On the test, AMD and Canonical were able to get 75,000 virtual machines working on 320 nodes in the cluster of SM15000 servers in 6.5 hours. That was 1.5 hours quicker than earlier OpenStack tests, according to Canonical. The two companies kept pushing and were able to get 100,000 VMs running on 380 hosts in 11 hours. The system was able to configured the full 576 nodes in the SM15000 machines with a maximum of 168,000 VMs. AMD and Canonical did not provide the time to do this, but clearly as the operating systems, KVM hypervisors, and VMs were installed and managed, successive additions of VMs took longer. (It is not clear what running workloads were on the VMs by the way. Presumably they were not just static VMs just sitting there doing nothing.) If the work scaled linearly, then it would take about a day to get all 168,000 of those VMs running and the cluster settling in at being able to deploy somewhere under 5,000 VMs per hour once after the initial burst.

Whatever the rate, the scale that AMD and Canonical have demonstrated in their OpenStack configuration benchmark is a lot more capacity than the majority of production OpenStack have running in their datacenters, as you can see from our report this week on the feeds and speeds of the OpenStack installed base.

Among the organizations surveyed by the OpenStack Foundation, only about a third of the OpenStack clouds out there are in production (as distinct from being used for software development and testing or being a proof of concept), and of these only a little more than 10 percent of the machines had 500 nodes or more in their clusters. However, about a fifth of the production OpenStack users had more than 1,000 cores in their clusters, in the same rough range as the nine enclosures tested by AMD and Canonical.

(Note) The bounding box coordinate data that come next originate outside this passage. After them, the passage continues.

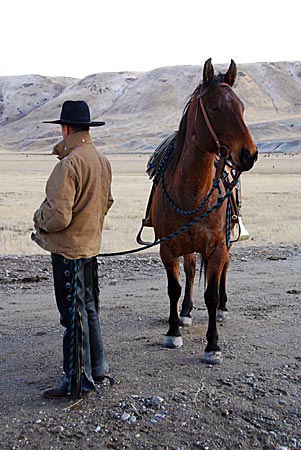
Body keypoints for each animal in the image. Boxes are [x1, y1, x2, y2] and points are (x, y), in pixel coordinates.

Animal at [149, 59, 256, 364]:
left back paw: (223, 309)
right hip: (187, 245)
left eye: (242, 107)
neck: (191, 194)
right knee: (191, 269)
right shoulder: (168, 248)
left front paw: (212, 345)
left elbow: (211, 293)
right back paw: (185, 312)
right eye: (215, 107)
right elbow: (174, 288)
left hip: (226, 243)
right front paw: (173, 331)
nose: (249, 154)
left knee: (223, 272)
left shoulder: (218, 247)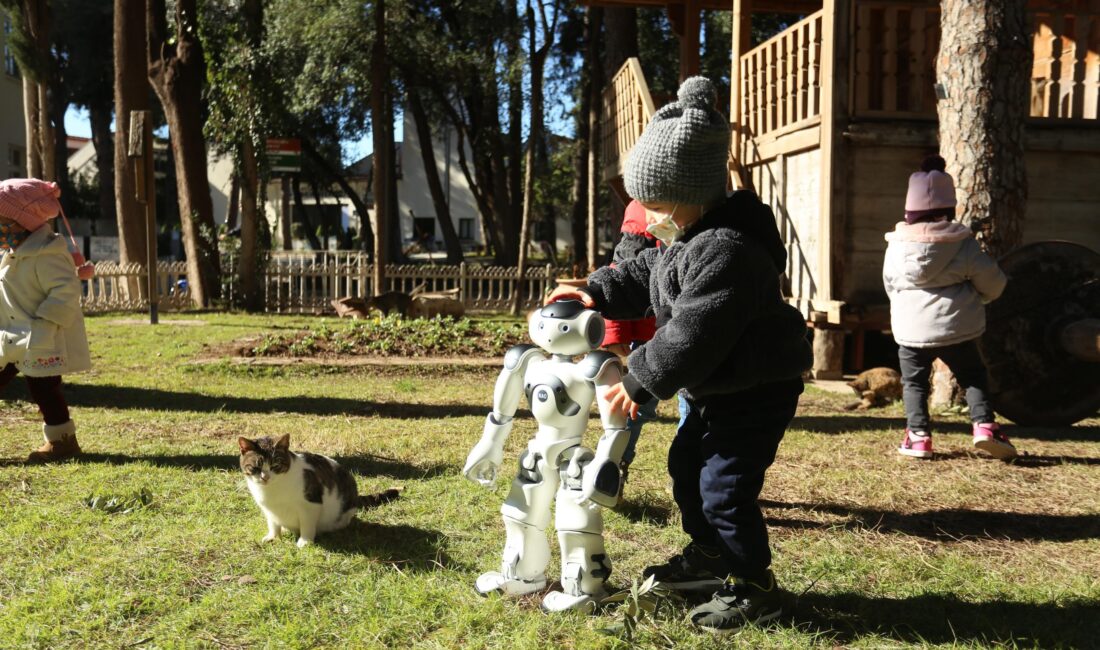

AMD put out a reference architecture explaining the way OpenStack is deployed on top of the SeaMicro iron last October, and one of the big benefits is that you can deploy the controllers for the Nova compute, Swift object storage, and Cinder block storage services all inside the same enclosures as the compute and storage nodes. Disks are not tied to any specific node, but rather are virtually linked to nodes through the Freedom fabric; in other microserver architectures, disks are sometimes physically tied to nodes, and this can result in a bad balance for the ratio of disks to compute. Here are the recommended VM densities on the SM15000 from AMD:

amd-seamicro-openstack-ref

For nine enclosures to be able to be set up with 168,000, these must have been very skinny server slices indeed – something on the order of five times skinnier on the CPU and memory than the Tiny instances referred to on the table above. But again, the test was not to gauge the performance of the VMs, but rather the speed at which OpenStack could be deployed on the SeaMicro systems. For the DevOps team on a private or public cloud, this matters as much as the performance of the cloud itself running applications.